>>>
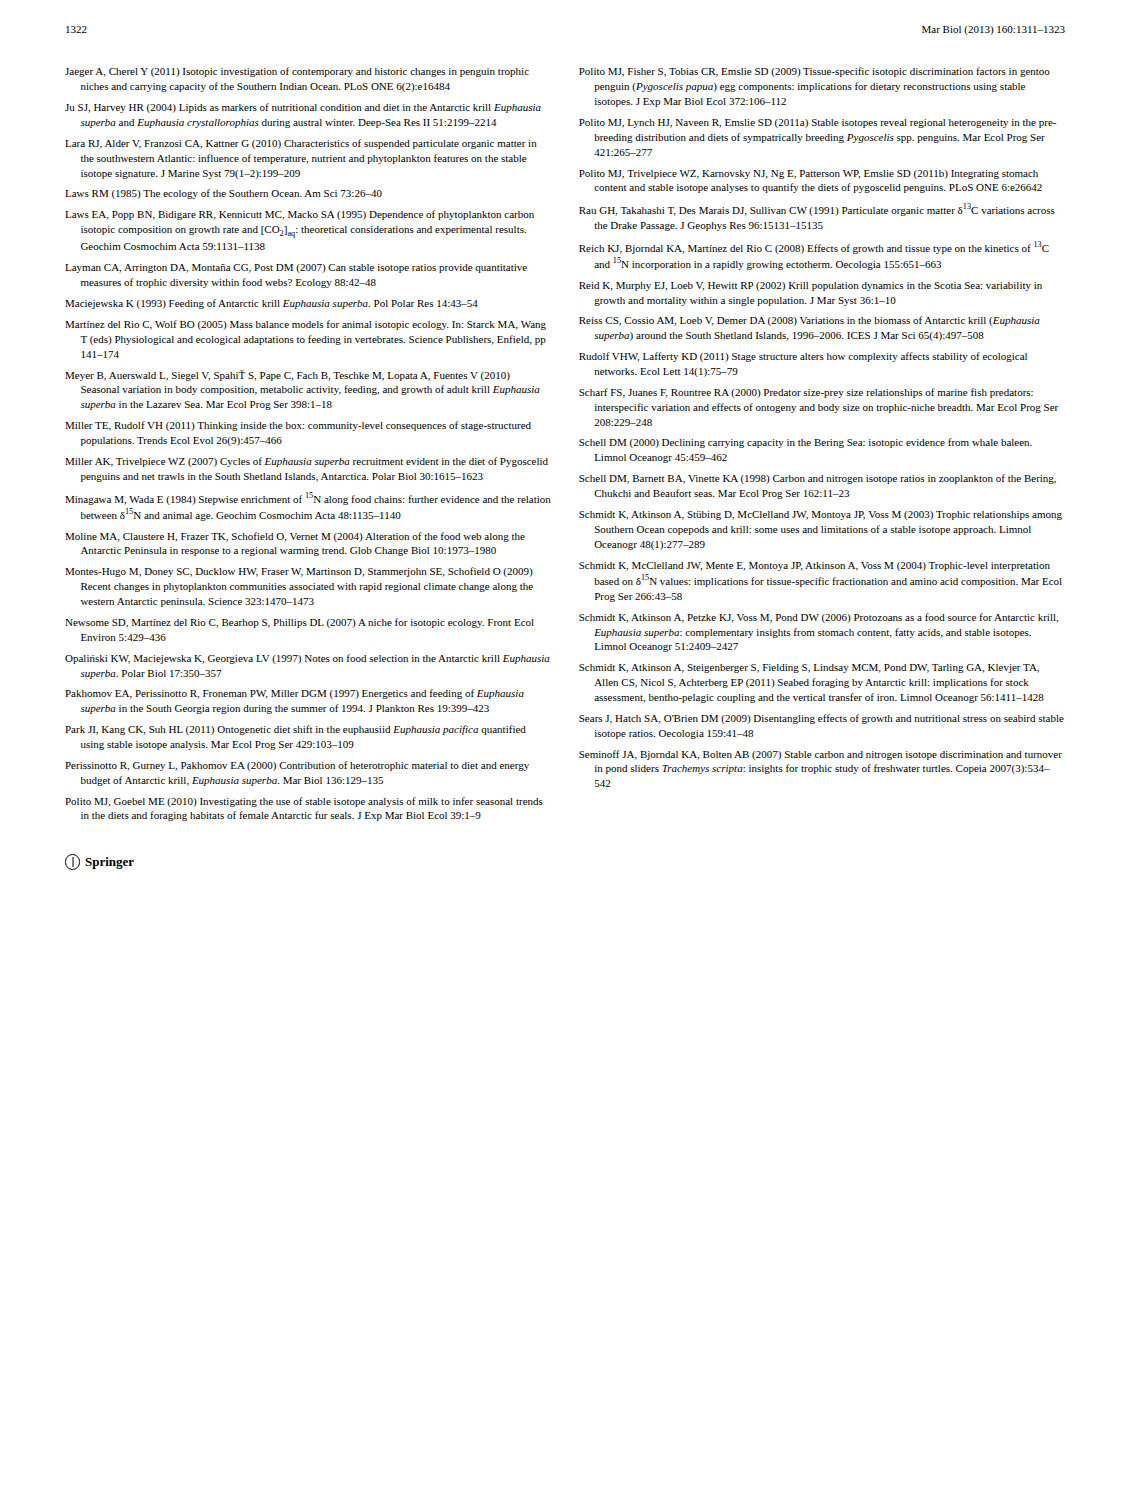1322 Mar Biol (2013) 160:1311–1323
Jaeger A, Cherel Y (2011) Isotopic investigation of contemporary and historic changes in penguin trophic niches and carrying capacity of the Southern Indian Ocean. PLoS ONE 6(2):e16484
Ju SJ, Harvey HR (2004) Lipids as markers of nutritional condition and diet in the Antarctic krill Euphausia superba and Euphausia crystallorophias during austral winter. Deep-Sea Res II 51:2199–2214
Lara RJ, Alder V, Franzosi CA, Kattner G (2010) Characteristics of suspended particulate organic matter in the southwestern Atlantic: influence of temperature, nutrient and phytoplankton features on the stable isotope signature. J Marine Syst 79(1–2):199–209
Laws RM (1985) The ecology of the Southern Ocean. Am Sci 73:26–40
Laws EA, Popp BN, Bidigare RR, Kennicutt MC, Macko SA (1995) Dependence of phytoplankton carbon isotopic composition on growth rate and [CO2]aq: theoretical considerations and experimental results. Geochim Cosmochim Acta 59:1131–1138
Layman CA, Arrington DA, Montaña CG, Post DM (2007) Can stable isotope ratios provide quantitative measures of trophic diversity within food webs? Ecology 88:42–48
Maciejewska K (1993) Feeding of Antarctic krill Euphausia superba. Pol Polar Res 14:43–54
Martínez del Rio C, Wolf BO (2005) Mass balance models for animal isotopic ecology. In: Starck MA, Wang T (eds) Physiological and ecological adaptations to feeding in vertebrates. Science Publishers, Enfield, pp 141–174
Meyer B, Auerswald L, Siegel V, SpahiŤ S, Pape C, Fach B, Teschke M, Lopata A, Fuentes V (2010) Seasonal variation in body composition, metabolic activity, feeding, and growth of adult krill Euphausia superba in the Lazarev Sea. Mar Ecol Prog Ser 398:1–18
Miller TE, Rudolf VH (2011) Thinking inside the box: community-level consequences of stage-structured populations. Trends Ecol Evol 26(9):457–466
Miller AK, Trivelpiece WZ (2007) Cycles of Euphausia superba recruitment evident in the diet of Pygoscelid penguins and net trawls in the South Shetland Islands, Antarctica. Polar Biol 30:1615–1623
Minagawa M, Wada E (1984) Stepwise enrichment of 15N along food chains: further evidence and the relation between δ15N and animal age. Geochim Cosmochim Acta 48:1135–1140
Moline MA, Claustere H, Frazer TK, Schofield O, Vernet M (2004) Alteration of the food web along the Antarctic Peninsula in response to a regional warming trend. Glob Change Biol 10:1973–1980
Montes-Hugo M, Doney SC, Ducklow HW, Fraser W, Martinson D, Stammerjohn SE, Schofield O (2009) Recent changes in phytoplankton communities associated with rapid regional climate change along the western Antarctic peninsula. Science 323:1470–1473
Newsome SD, Martínez del Rio C, Bearhop S, Phillips DL (2007) A niche for isotopic ecology. Front Ecol Environ 5:429–436
Opaliński KW, Maciejewska K, Georgieva LV (1997) Notes on food selection in the Antarctic krill Euphausia superba. Polar Biol 17:350–357
Pakhomov EA, Perissinotto R, Froneman PW, Miller DGM (1997) Energetics and feeding of Euphausia superba in the South Georgia region during the summer of 1994. J Plankton Res 19:399–423
Park JI, Kang CK, Suh HL (2011) Ontogenetic diet shift in the euphausiid Euphausia pacifica quantified using stable isotope analysis. Mar Ecol Prog Ser 429:103–109
Perissinotto R, Gurney L, Pakhomov EA (2000) Contribution of heterotrophic material to diet and energy budget of Antarctic krill, Euphausia superba. Mar Biol 136:129–135
Polito MJ, Goebel ME (2010) Investigating the use of stable isotope analysis of milk to infer seasonal trends in the diets and foraging habitats of female Antarctic fur seals. J Exp Mar Biol Ecol 39:1–9
Polito MJ, Fisher S, Tobias CR, Emslie SD (2009) Tissue-specific isotopic discrimination factors in gentoo penguin (Pygoscelis papua) egg components: implications for dietary reconstructions using stable isotopes. J Exp Mar Biol Ecol 372:106–112
Polito MJ, Lynch HJ, Naveen R, Emslie SD (2011a) Stable isotopes reveal regional heterogeneity in the pre-breeding distribution and diets of sympatrically breeding Pygoscelis spp. penguins. Mar Ecol Prog Ser 421:265–277
Polito MJ, Trivelpiece WZ, Karnovsky NJ, Ng E, Patterson WP, Emslie SD (2011b) Integrating stomach content and stable isotope analyses to quantify the diets of pygoscelid penguins. PLoS ONE 6:e26642
Rau GH, Takahashi T, Des Marais DJ, Sullivan CW (1991) Particulate organic matter δ13C variations across the Drake Passage. J Geophys Res 96:15131–15135
Reich KJ, Bjorndal KA, Martínez del Rio C (2008) Effects of growth and tissue type on the kinetics of 13C and 15N incorporation in a rapidly growing ectotherm. Oecologia 155:651–663
Reid K, Murphy EJ, Loeb V, Hewitt RP (2002) Krill population dynamics in the Scotia Sea: variability in growth and mortality within a single population. J Mar Syst 36:1–10
Reiss CS, Cossio AM, Loeb V, Demer DA (2008) Variations in the biomass of Antarctic krill (Euphausia superba) around the South Shetland Islands, 1996–2006. ICES J Mar Sci 65(4):497–508
Rudolf VHW, Lafferty KD (2011) Stage structure alters how complexity affects stability of ecological networks. Ecol Lett 14(1):75–79
Scharf FS, Juanes F, Rountree RA (2000) Predator size-prey size relationships of marine fish predators: interspecific variation and effects of ontogeny and body size on trophic-niche breadth. Mar Ecol Prog Ser 208:229–248
Schell DM (2000) Declining carrying capacity in the Bering Sea: isotopic evidence from whale baleen. Limnol Oceanogr 45:459–462
Schell DM, Barnett BA, Vinette KA (1998) Carbon and nitrogen isotope ratios in zooplankton of the Bering, Chukchi and Beaufort seas. Mar Ecol Prog Ser 162:11–23
Schmidt K, Atkinson A, Stübing D, McClelland JW, Montoya JP, Voss M (2003) Trophic relationships among Southern Ocean copepods and krill: some uses and limitations of a stable isotope approach. Limnol Oceanogr 48(1):277–289
Schmidt K, McClelland JW, Mente E, Montoya JP, Atkinson A, Voss M (2004) Trophic-level interpretation based on δ15N values: implications for tissue-specific fractionation and amino acid composition. Mar Ecol Prog Ser 266:43–58
Schmidt K, Atkinson A, Petzke KJ, Voss M, Pond DW (2006) Protozoans as a food source for Antarctic krill, Euphausia superba: complementary insights from stomach content, fatty acids, and stable isotopes. Limnol Oceanogr 51:2409–2427
Schmidt K, Atkinson A, Steigenberger S, Fielding S, Lindsay MCM, Pond DW, Tarling GA, Klevjer TA, Allen CS, Nicol S, Achterberg EP (2011) Seabed foraging by Antarctic krill: implications for stock assessment, bentho-pelagic coupling and the vertical transfer of iron. Limnol Oceanogr 56:1411–1428
Sears J, Hatch SA, O'Brien DM (2009) Disentangling effects of growth and nutritional stress on seabird stable isotope ratios. Oecologia 159:41–48
Seminoff JA, Bjorndal KA, Bolten AB (2007) Stable carbon and nitrogen isotope discrimination and turnover in pond sliders Trachemys scripta: insights for trophic study of freshwater turtles. Copeia 2007(3):534–542
Springer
<<<
BRIEF >> Report back each line in the material above that contains the string "Cosmochim".

SOLUTION TO THE PROBLEM >>
Laws EA, Popp BN, Bidigare RR, Kennicutt MC, Macko SA (1995) Dependence of phytoplankton carbon isotopic composition on growth rate and [CO2]aq: theoretical considerations and experimental results. Geochim Cosmochim Acta 59:1131–1138
Minagawa M, Wada E (1984) Stepwise enrichment of 15N along food chains: further evidence and the relation between δ15N and animal age. Geochim Cosmochim Acta 48:1135–1140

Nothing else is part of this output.